ANSWERS: 4
  • With my dad, he had a chronic lung disease, so I knew he was sick long before he passed away. I can't say I wasn't upset when he died, but all my life I'd known my dad was sick, so I had just come to terms with it, really. Afterwards, I was kicking myself for not spending more time with him before he died. But, also, I knew that he wasn't suffering anymore, so that helped ease the pain somewhat. That's what does comfort you, especially if you've seen that person suffer for a long time -- just knowing that they won't have to struggle any more.
  • It wasn't one of my parents, but my grandfather, and it was a long time ago. We knew he was going to die, but that didn't seem to make it any easier. I didn't really have anyone to help me through it, but I made it. It is astonishing the amount of hurt you can go through when a loved one dies. Let others help you through it, and be strong. It will get easier. I am sincerely sorry for your loss. I hope you have many other loved ones around (and friends, I'm your friend too). Good Luck!!!!!!!!!
  • It was my grandfather but he raised me, so I consider him my father. He had Alzheimer's and for almost three years I watched him deteriorate. Unfortunately I didn't handle it very well after I found out what was happening. I tried to ignore it thinking that if I didn't believe what was going on then the problem would just go away (I was only 13). I kept believing that up until the day after he passed. I did the same thing afterwards (ignoring it and pretending nothing happened) until about a month ago it hit me & i just cried for days. Just by the way you worded your question I can tell you're going to do better with coping with it than I did because you're not quite in denial. The hardest part is to watch them suffer. Good luck and stay strong.

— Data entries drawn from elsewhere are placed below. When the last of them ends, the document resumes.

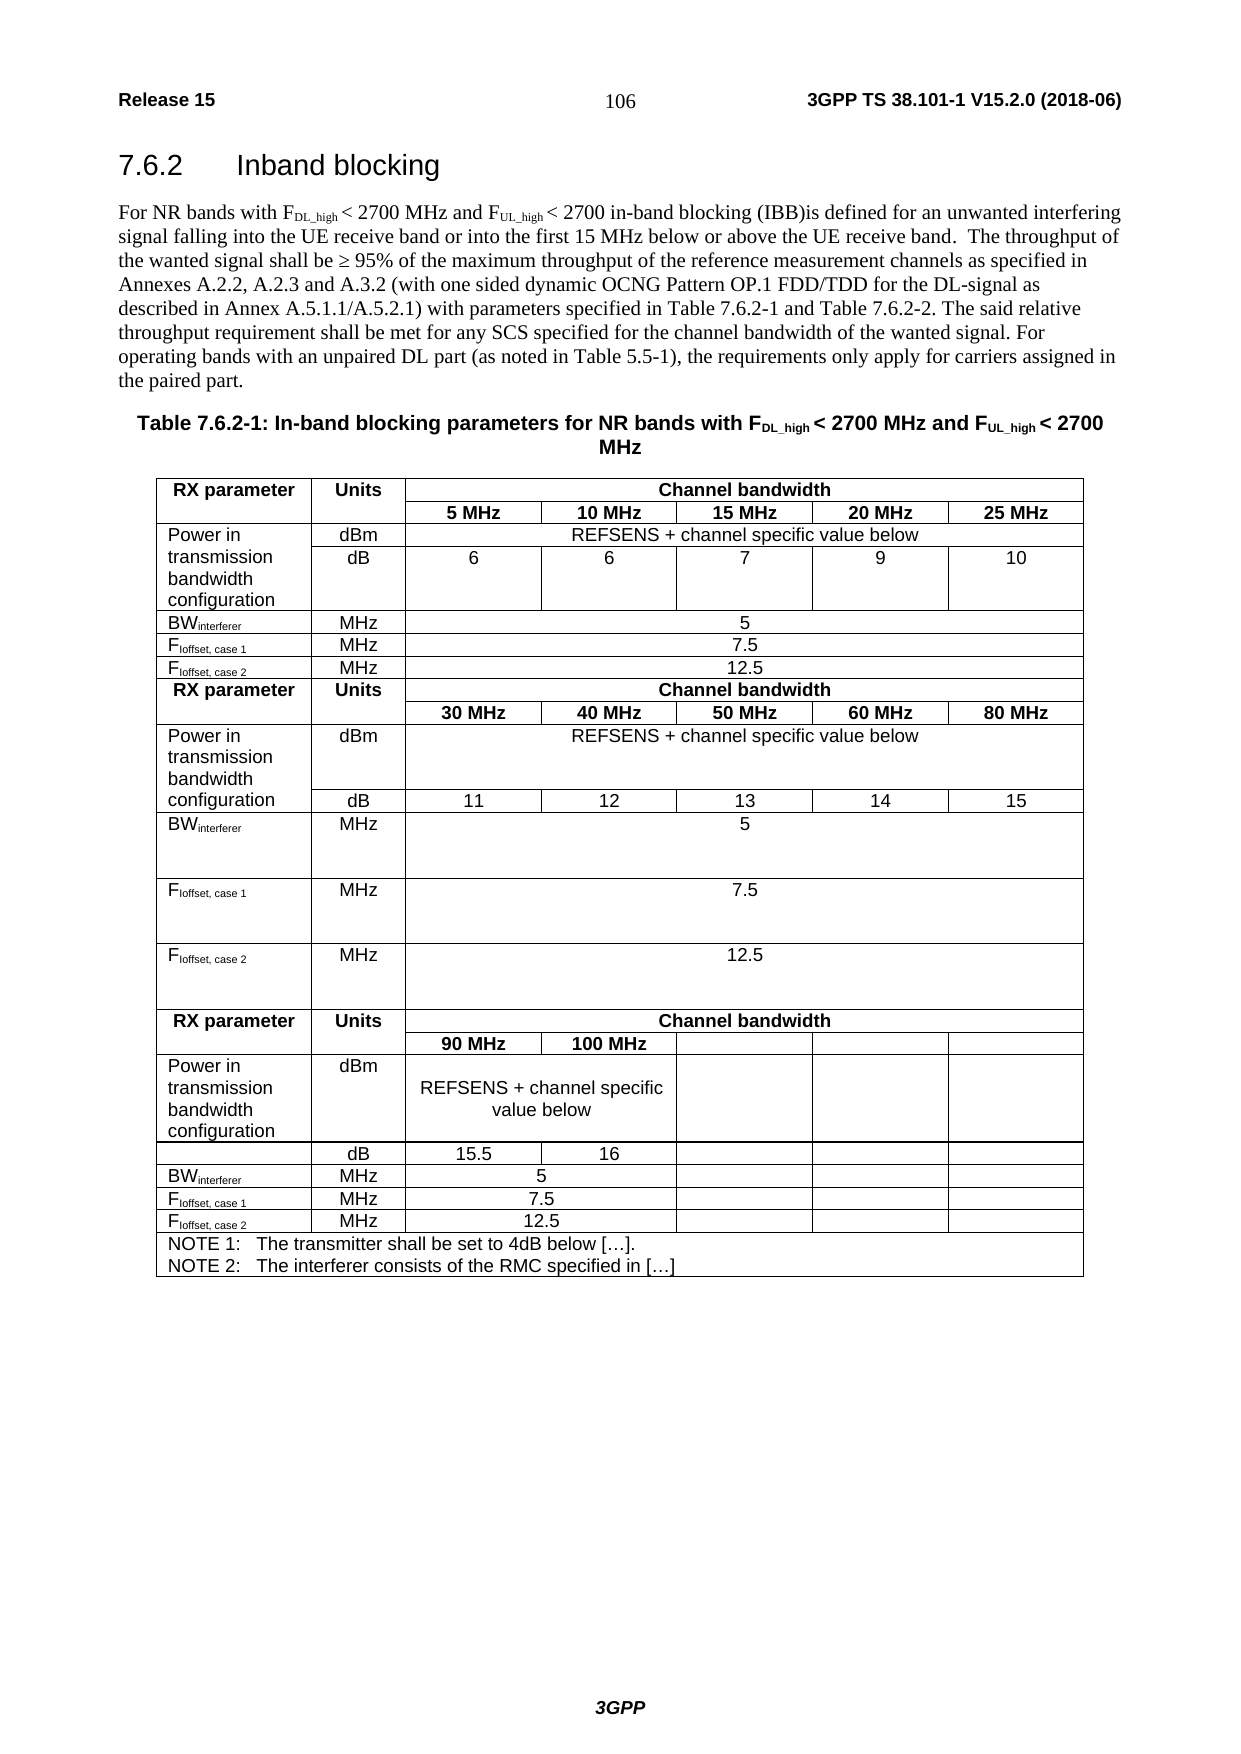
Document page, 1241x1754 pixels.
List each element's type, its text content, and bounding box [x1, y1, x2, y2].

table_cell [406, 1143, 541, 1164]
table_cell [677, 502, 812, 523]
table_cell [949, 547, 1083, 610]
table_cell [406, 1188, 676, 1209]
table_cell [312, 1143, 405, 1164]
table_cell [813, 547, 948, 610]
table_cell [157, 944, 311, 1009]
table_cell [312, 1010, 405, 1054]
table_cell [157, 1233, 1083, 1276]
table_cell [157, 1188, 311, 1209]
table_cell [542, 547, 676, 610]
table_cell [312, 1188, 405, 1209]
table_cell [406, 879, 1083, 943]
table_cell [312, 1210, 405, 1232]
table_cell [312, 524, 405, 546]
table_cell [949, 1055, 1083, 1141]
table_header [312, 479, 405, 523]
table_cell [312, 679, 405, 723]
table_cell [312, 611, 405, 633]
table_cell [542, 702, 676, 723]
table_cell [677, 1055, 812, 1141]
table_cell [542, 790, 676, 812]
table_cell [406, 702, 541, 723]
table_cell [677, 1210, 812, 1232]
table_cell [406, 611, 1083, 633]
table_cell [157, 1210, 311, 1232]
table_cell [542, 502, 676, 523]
subtitle 7.6.2 Inband blocking [118, 148, 1122, 181]
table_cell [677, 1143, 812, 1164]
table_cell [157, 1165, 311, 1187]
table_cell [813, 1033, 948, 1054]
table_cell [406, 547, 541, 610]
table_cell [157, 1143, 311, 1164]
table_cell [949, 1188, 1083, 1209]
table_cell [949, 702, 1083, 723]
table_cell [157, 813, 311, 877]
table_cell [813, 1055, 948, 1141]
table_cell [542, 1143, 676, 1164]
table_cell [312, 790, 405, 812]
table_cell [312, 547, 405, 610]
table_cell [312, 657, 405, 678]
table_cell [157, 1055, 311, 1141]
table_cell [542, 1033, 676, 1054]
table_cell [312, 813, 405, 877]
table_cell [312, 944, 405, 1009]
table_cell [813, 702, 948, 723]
text For NR bands with FDL_high < 2700 MHz and FUL_high < 2700 in-band blocking (IBB)is defined for an unwanted interfering signal falling into the UE receive band or into the first 15 MHz below or above the UE receive band. The throughput of the wanted signal shall be ≥ 95% of the maximum throughput of the reference measurement channels as specified in Annexes A.2.2, A.2.3 and A.3.2 (with one sided dynamic OCNG Pattern OP.1 FDD/TDD for the DL-signal as described in Annex A.5.1.1/A.5.2.1) with parameters specified in Table 7.6.2-1 and Table 7.6.2-2. The said relative throughput requirement shall be met for any SCS specified for the channel bandwidth of the wanted signal. For operating bands with an unpaired DL part (as noted in Table 5.5-1), the requirements only apply for carriers assigned in the paired part. [118, 200, 1122, 392]
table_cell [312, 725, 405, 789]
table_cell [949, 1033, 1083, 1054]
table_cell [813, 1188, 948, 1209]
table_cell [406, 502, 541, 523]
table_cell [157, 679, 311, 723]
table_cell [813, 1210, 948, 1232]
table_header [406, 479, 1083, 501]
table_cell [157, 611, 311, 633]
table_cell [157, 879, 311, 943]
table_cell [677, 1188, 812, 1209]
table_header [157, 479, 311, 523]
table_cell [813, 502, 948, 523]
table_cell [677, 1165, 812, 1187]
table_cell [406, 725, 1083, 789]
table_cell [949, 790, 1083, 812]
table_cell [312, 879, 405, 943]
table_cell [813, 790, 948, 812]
text Table 7.6.2-1: In-band blocking parameters for NR bands with FDL_high < 2700 MHz and FUL_high < 2700 MHz [118, 411, 1122, 459]
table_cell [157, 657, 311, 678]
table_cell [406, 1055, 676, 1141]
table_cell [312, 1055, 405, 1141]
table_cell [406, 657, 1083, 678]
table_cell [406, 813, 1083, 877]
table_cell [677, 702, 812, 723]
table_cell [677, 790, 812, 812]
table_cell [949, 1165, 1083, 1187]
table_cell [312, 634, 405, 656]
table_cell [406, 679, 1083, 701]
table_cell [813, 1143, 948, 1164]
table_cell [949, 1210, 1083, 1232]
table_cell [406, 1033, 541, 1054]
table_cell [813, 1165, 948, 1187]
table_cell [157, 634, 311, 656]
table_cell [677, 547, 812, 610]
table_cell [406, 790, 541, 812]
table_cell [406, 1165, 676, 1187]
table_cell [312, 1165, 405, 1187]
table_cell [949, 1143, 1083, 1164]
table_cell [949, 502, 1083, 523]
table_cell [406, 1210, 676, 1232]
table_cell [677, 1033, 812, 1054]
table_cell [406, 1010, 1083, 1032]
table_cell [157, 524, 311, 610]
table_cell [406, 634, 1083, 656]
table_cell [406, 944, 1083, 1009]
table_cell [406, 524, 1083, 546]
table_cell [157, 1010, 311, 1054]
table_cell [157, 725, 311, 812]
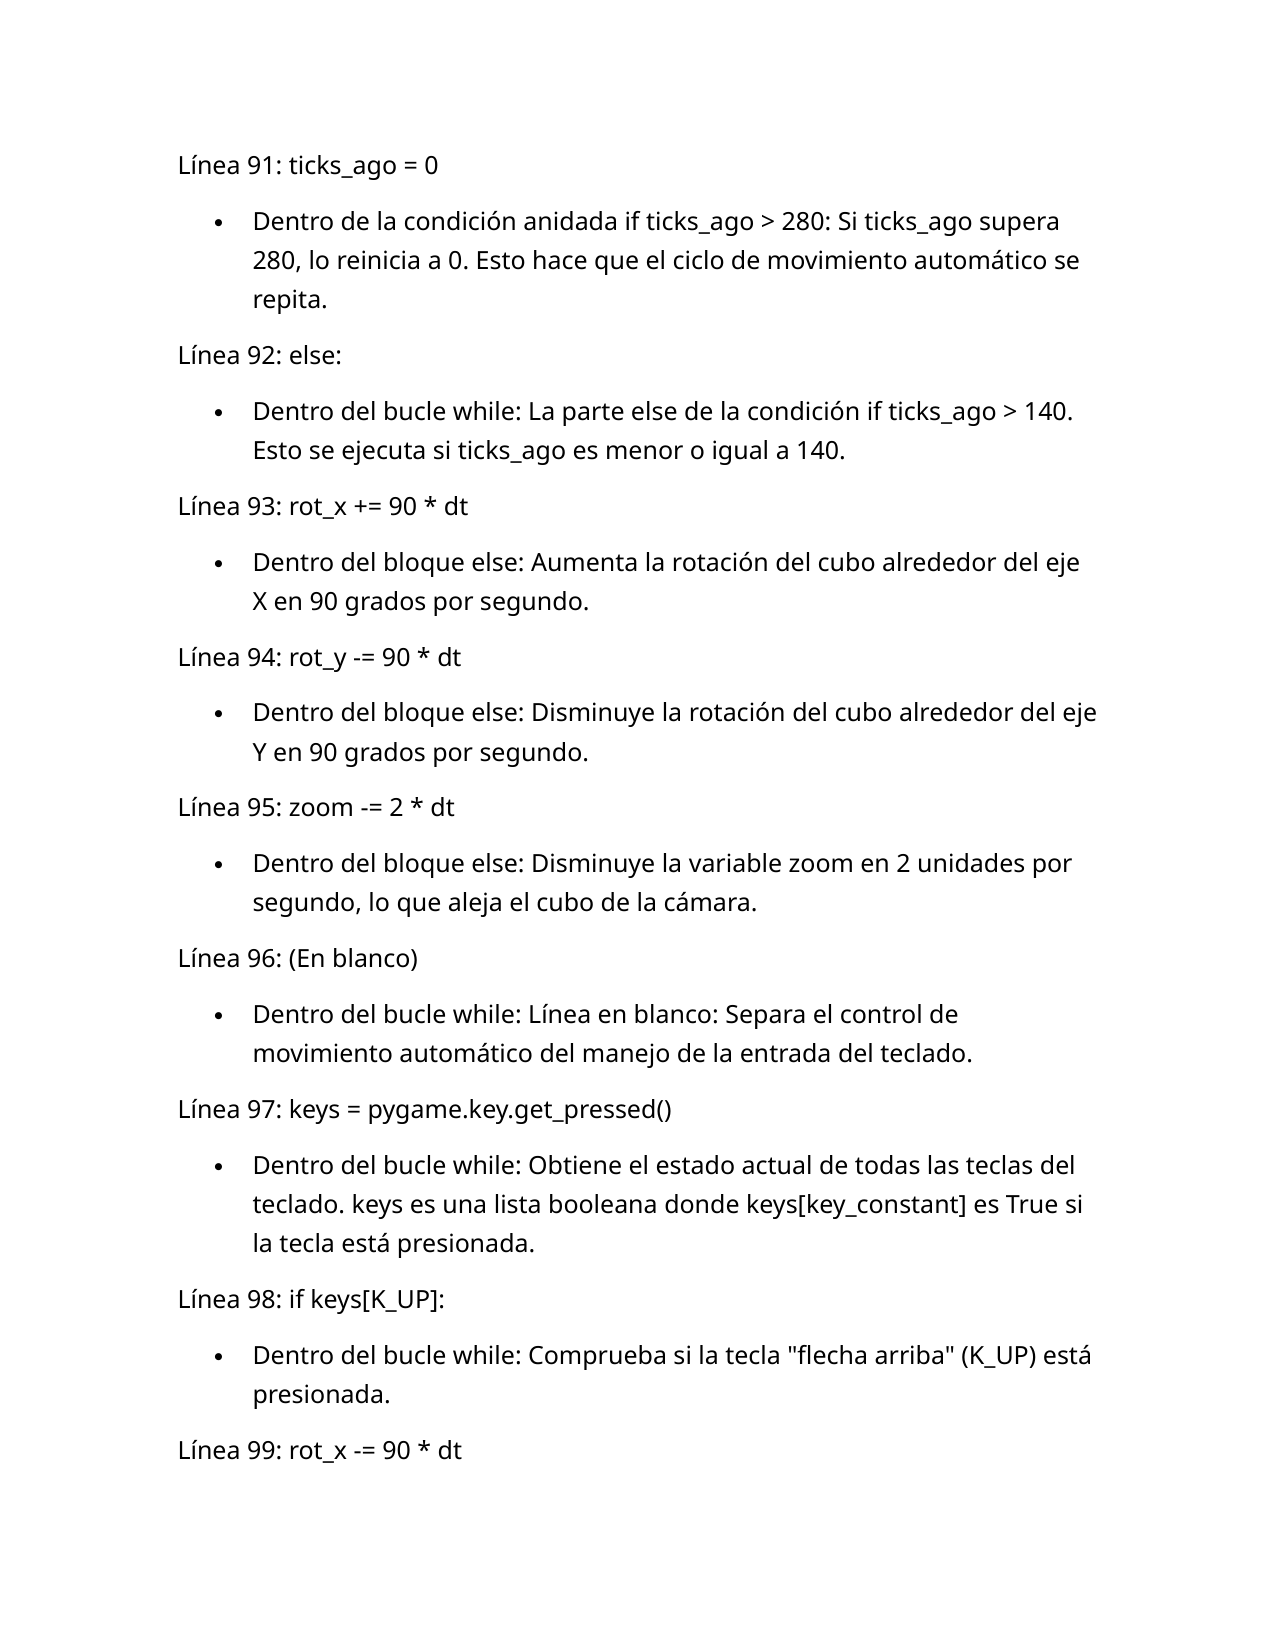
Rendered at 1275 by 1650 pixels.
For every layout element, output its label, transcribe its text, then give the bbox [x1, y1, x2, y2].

text Línea 91: ticks_ago = 0 [177, 148, 1098, 182]
text Línea 93: rot_x += 90 * dt [177, 488, 1098, 522]
list Dentro del bucle while: Comprueba si la tecla "flecha arriba" (K_UP) está presionada. [215, 1338, 1098, 1411]
list Dentro del bucle while: Línea en blanco: Separa el control de movimiento automático del manejo de la entrada del teclado. [215, 997, 1098, 1070]
list Dentro del bucle while: La parte else de la condición if ticks_ago > 140. Esto se ejecuta si ticks_ago es menor o igual a 140. [215, 393, 1098, 467]
text Línea 96: (En blanco) [177, 941, 1098, 975]
list Dentro del bloque else: Disminuye la variable zoom en 2 unidades por segundo, lo que aleja el cubo de la cámara. [215, 846, 1098, 919]
text Línea 98: if keys[K_UP]: [177, 1282, 1098, 1316]
list Dentro del bucle while: Obtiene el estado actual de todas las teclas del teclado. keys es una lista booleana donde keys[key_constant] es True si la tecla está presionada. [215, 1148, 1098, 1260]
list Dentro del bloque else: Aumenta la rotación del cubo alrededor del eje X en 90 grados por segundo. [215, 544, 1098, 617]
text Línea 97: keys = pygame.key.get_pressed() [177, 1092, 1098, 1126]
text Línea 92: else: [177, 338, 1098, 372]
list Dentro del bloque else: Disminuye la rotación del cubo alrededor del eje Y en 90 grados por segundo. [215, 695, 1098, 768]
list Dentro de la condición anidada if ticks_ago > 280: Si ticks_ago supera 280, lo reinicia a 0. Esto hace que el ciclo de movimiento automático se repita. [215, 203, 1098, 316]
text Línea 94: rot_y -= 90 * dt [177, 639, 1098, 673]
text Línea 95: zoom -= 2 * dt [177, 790, 1098, 824]
text Línea 99: rot_x -= 90 * dt [177, 1433, 1098, 1467]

  • June 30th is the 4 year anniversary of my father's passing. I knew 6 weeks before he died that it was inevitable, but still it wasn't any easier for me, when it actually happened. I kept myself busy with arrangements, and doing as much as I could to make him comfortable. Before he died, my Grandparents came for a visit, and I had to entertain them, as well as care for my Dad, work, and take care of my 3 children. I had plenty to keep me busy. Then once he passed, I just went kind of numb. The reality of it didn't hit me, I didn't really have anyone that I could talk to, my sister was in denial about what she was feeling, and I'm still not sure she's sorted all her feelings out about it.. I was told to just put it out of my mind, by my husband...He thought he was helping, by telling me that. I didn't cope well once it did hit me. I had a bout of severe depression. I got some counseling and things are much better now, but with Father's day this weekend, and the anniversary of his death coming up, I know a lot of my feelings are going to be on the surface.